LIST OF TASKS>
A) In the December 2001 blog archive, which work of art did the Art Test match the writer to?
B) Continue the December 2001 blog archive from its final sentence.

Archive for December, 2001

Mona Lisa

Sunday, December 9th, 2001

Well, I tried to post A Maquis Holiday to ASC, but I think my newsserver wasn’t in the mood. I’ll see if it shows up tomorrow. And I took the Art Test:

Mona Lisa

If I were a work of art, I would be Leonardo da Vinci’s Mona Lisa.

I am extremely popular and widely known. Although unassuming and unpretentious, my enigmatic smile has charmed millions. I am a mystery, able to be appreciated from afar, but ultimately unknowable and thus intriguing.

Which work of art would you be? The Art Test

I like that better than the Name Game.

If your friends all jumped the shark…

Sunday, December 9th, 2001

If your friends all jumped off bridges in their blogs… Seema did it, so I had to do it, too:

Your name of Jemima gives you a clever mind, good business judgment, a sense of responsibility, and an appreciation of the finer things of life. You are serious-minded and not inclined to make light of things even in little ways, and in your younger years you had more mature interests than others your age. Home and family mean a great deal to you and it is natural that you should desire the security of a peaceful, settled home environment where you can enjoy the companionship of family and friends. Whatever you set out to accomplish you do your very best to complete in accordance with what you consider to be right. In the home you assume your responsibilities capably, having the self-confidence to form your own opinions and make your own decisions. Others can rely on you; once you have given your word you will do your utmost to fulfil a responsibility. However, there is a tendency to be a little too independent in your thinking and it is difficult for you to accept the help of others when you should. Due to your strong sense of responsibility, you could experience worry and mental turmoil through assuming more responsibility than you should. Friction could arise through others feeling that you were interfering with their rights and privileges, even though you are only trying to help.

DATASET CONTENT>
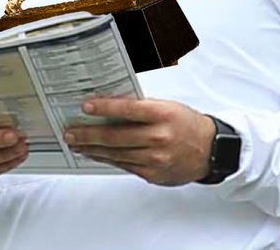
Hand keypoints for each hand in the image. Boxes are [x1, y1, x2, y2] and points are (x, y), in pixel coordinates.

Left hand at [63, 98, 215, 185]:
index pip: (128, 109)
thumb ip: (141, 108)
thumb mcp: (168, 107)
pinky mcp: (152, 174)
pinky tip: (95, 154)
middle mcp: (159, 137)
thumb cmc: (186, 123)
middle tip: (70, 132)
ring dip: (92, 149)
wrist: (209, 150)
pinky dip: (107, 159)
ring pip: (116, 154)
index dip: (104, 107)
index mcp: (163, 115)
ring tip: (76, 144)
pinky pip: (124, 165)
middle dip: (88, 134)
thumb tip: (109, 107)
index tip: (85, 106)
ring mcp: (155, 158)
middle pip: (116, 136)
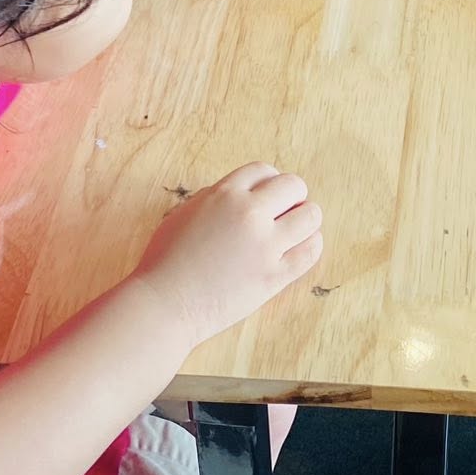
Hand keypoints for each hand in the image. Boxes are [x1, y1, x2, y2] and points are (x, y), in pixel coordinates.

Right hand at [132, 161, 323, 347]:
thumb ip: (214, 199)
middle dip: (293, 195)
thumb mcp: (185, 214)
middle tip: (286, 212)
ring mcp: (265, 245)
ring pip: (311, 215)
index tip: (270, 194)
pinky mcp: (274, 275)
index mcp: (224, 193)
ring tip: (296, 230)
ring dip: (307, 219)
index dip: (269, 181)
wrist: (164, 305)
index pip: (263, 170)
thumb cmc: (165, 262)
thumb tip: (240, 194)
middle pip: (293, 185)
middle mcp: (249, 213)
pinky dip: (311, 245)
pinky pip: (311, 251)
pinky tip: (302, 248)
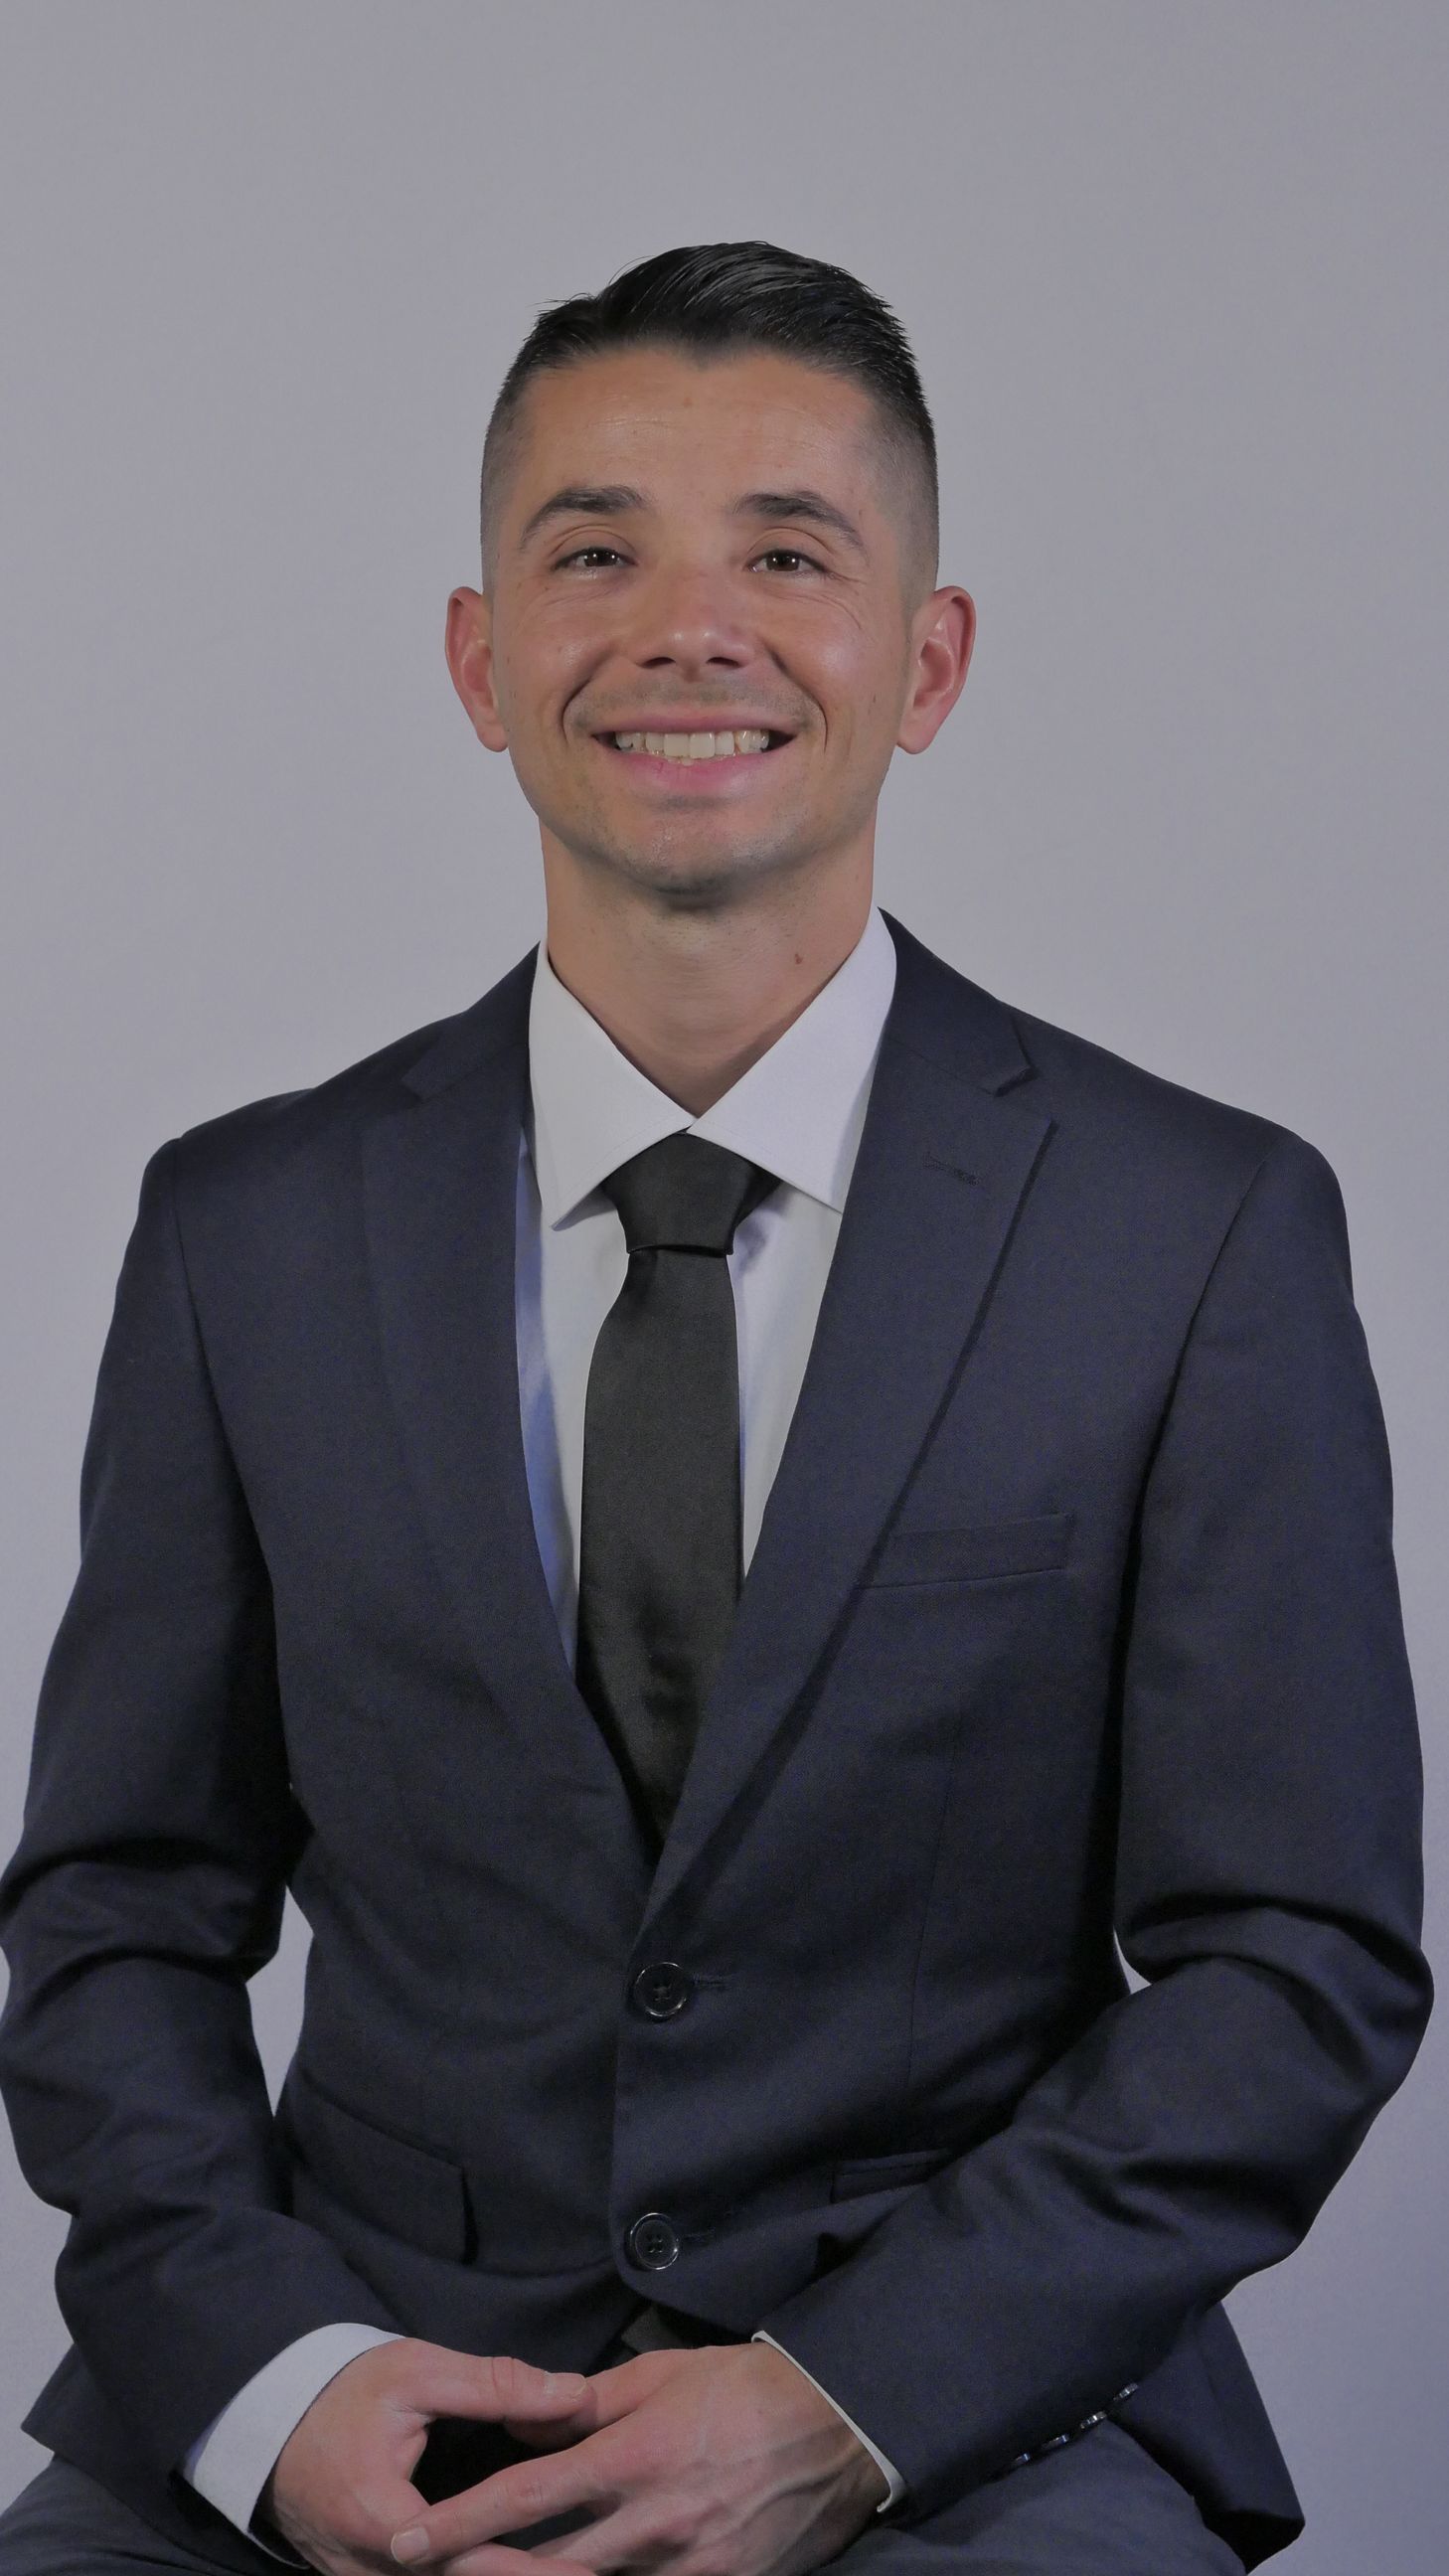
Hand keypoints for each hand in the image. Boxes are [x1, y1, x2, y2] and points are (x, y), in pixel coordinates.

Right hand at [259, 2338, 589, 2573]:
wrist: (268, 2416)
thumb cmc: (343, 2390)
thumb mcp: (417, 2374)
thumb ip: (496, 2385)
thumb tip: (575, 2395)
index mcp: (380, 2520)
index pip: (465, 2559)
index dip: (526, 2571)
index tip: (583, 2573)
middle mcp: (367, 2569)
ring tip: (563, 2571)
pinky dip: (464, 2574)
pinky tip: (510, 2567)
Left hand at [386, 2341, 890, 2575]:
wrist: (837, 2428)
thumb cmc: (742, 2387)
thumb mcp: (660, 2375)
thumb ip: (584, 2405)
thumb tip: (521, 2421)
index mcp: (634, 2455)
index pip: (527, 2495)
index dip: (461, 2523)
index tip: (409, 2540)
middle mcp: (653, 2520)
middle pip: (546, 2568)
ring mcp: (686, 2563)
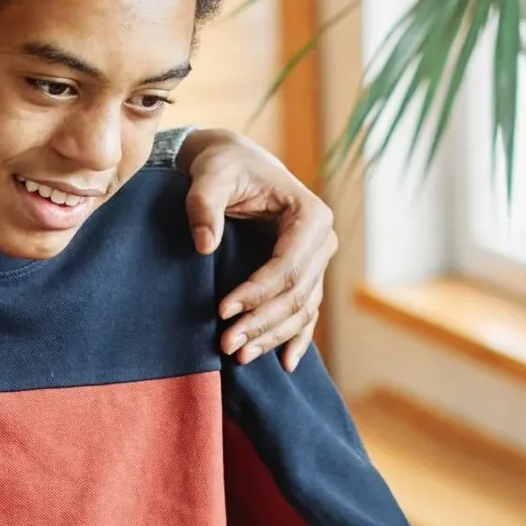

ANSWERS FOR EACH ITEM>
A) Leonardo da Vinci's Mona Lisa.

B)
There is, by the way, no such thing as being “too independent in your thinking.” What’s in your name?

International Day of Feedback

Sunday, December 9th, 2001

Did someone declare an International Day of Feedback and not tell me? In the few short hours I’ve been awake (yes, I was up all night writing an “After Life” episode insertion), I’ve gotten feedback for my Buffy filk (from a fellow filker, of course) and for three old Voyager stories (The Unity of the Multiverse, Thrive, and The Bottle of Bajoran Blue Wine, for those of you who still remember the agony and the ecstasy that was VOY).

To be fair, one of the feedbackers wasn’t sure that I wrote Thrive. Maybe B’Elanna wrote that one…it’s hard to recall the details now. VOY is getting all misty and rosy on me. (We have a word in Portuguese for the sort of nostalgia you have for the old country that you fled as fast as the steamship would carry you away at the time: saudades.) But honestly, Feedbackers Appearing from the Woodwork, I wasn’t begging for mail. B’Elanna’s awards are enough recognition for me, until I round up that elusive Hugo.

Why do I do it, if not for the feedback? Well, in the words of The Great Bird of the Hellmouth,

‘Cause she is
Drawn to the fire
Some people never learn
She will never learn

Volvo-boy

Saturday, December 8th, 2001

I’ll admit that my prejudice against Angel was irrational, not unlike my prejudice against Janeway’s annoying old flames, Mark and Justin. Reading about them in fanfic just made me queasy. I put up with it when I was a young VOY fan, but now I just stop reading when Angel shows up in fic - I even stopped reading Phoenix Burning, and I was really enjoying that until the wet blanket of Buffydom appeared.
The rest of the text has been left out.